Une offensive menée par les sénateurs Ed Markey et Lisa Blunt Rochester
Déposé officiellement le mercredi 17 juin 2026, un nouveau projet de loi crucial a été présenté par les sénateurs démocrates Ed Markey et Lisa Blunt Rochester. Cette initiative bénéficie d’un poids politique considérable à Washington, recevant le soutien explicite du chef de la majorité démocrate au Sénat, Chuck Schumer, ainsi que de 16 autres sénateurs de premier plan.
L’objectif de ce texte est sans équivoque : exiger formellement du Département de la Sécurité intérieure (DHS) qu’il désigne Haïti comme bénéficiaire du Statut de Protection Temporaire (TPS) avec une garantie de maintien jusqu’au 20 avril 2029.
Un bouclier législatif face aux expulsions de l’administration Trump
Le choix de la date du 20 avril 2029 n’a rien de fortuit.

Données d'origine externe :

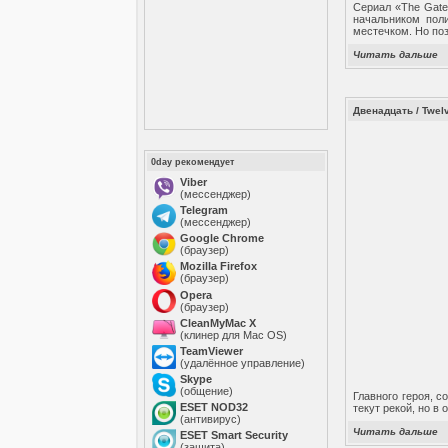
Сериал «The Gate
начальником пол
местечком. Но поз
Читать дальше
Двенадцать / Twel
0day рекомендует
Viber
(мессенджер)
Telegram
(мессенджер)
Google Chrome
(браузер)
Mozilla Firefox
(браузер)
Opera
(браузер)
CleanMyMac X
(клинер для Mac OS)
TeamViewer
(удалённое управление)
Skype
(общение)
Главного героя, с
ESET NOD32
текут рекой, но в
(антивирус)
Читать дальше
ESET Smart Security
(защита)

En fixant cette échéance, les législateurs démocrates s’assurent que la protection s’étendra jusqu’à trois mois après la fin officielle du mandat du président Donald Trump.
Cette stratégie vise directement à bloquer les démarches de l’administration républicaine actuelle, qui tente activement de lever les protections humanitaires accordées aux migrants haïtiens. En sanctuarisant le TPS par la loi, les parlementaires espèrent empêcher les vagues de déportations vers un pays toujours en proie à une instabilité sécuritaire extrême.

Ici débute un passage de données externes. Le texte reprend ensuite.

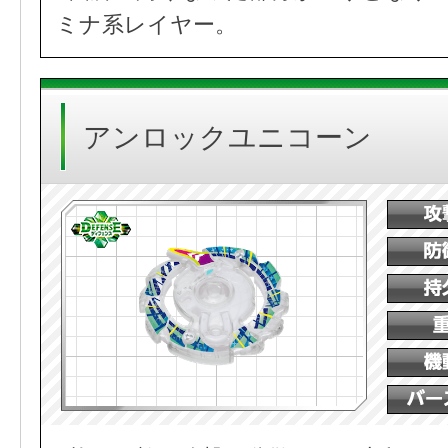
ミナ系レイヤー。
アンロックユニコーン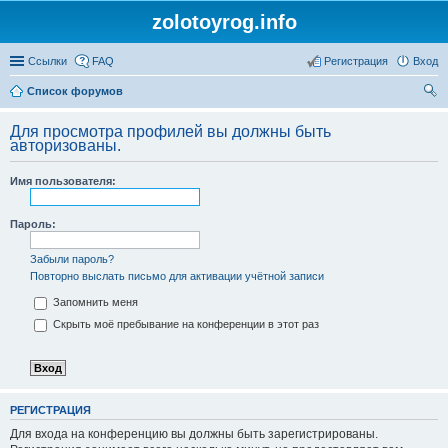
zolotoyrog.info
Ссылки
FAQ
Регистрация
Вход
Список форумов
ои
Для просмотра профилей вы должны быть
ск
авторизованы.
Имя пользователя:
Пароль:
Забыли пароль?
Повторно выслать письмо для активации учётной записи
Запомнить меня
Скрыть моё пребывание на конференции в этот раз
РЕГИСТРАЦИЯ
Для входа на конференцию вы должны быть зарегистрированы.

Une bataille législative sur plusieurs fronts
La mobilisation ne s’arrête pas là. Ce texte de loi s’inscrit dans une stratégie plus globale. Un second projet de loi parallèle vient renforcer cette bataille parlementaire. L’accumulation de ces dispositifs législatifs vise à créer un filet de sécurité juridique inviolable pour permettre aux Haïtiens sous TPS de conserver légalement leur statut, de continuer à travailler et de soutenir leurs familles restées au pays à travers les transferts de fonds.
Pour la diaspora haïtienne, les prochaines semaines d’examens en commissions au Congrès seront décisives pour l’avenir de milliers de familles.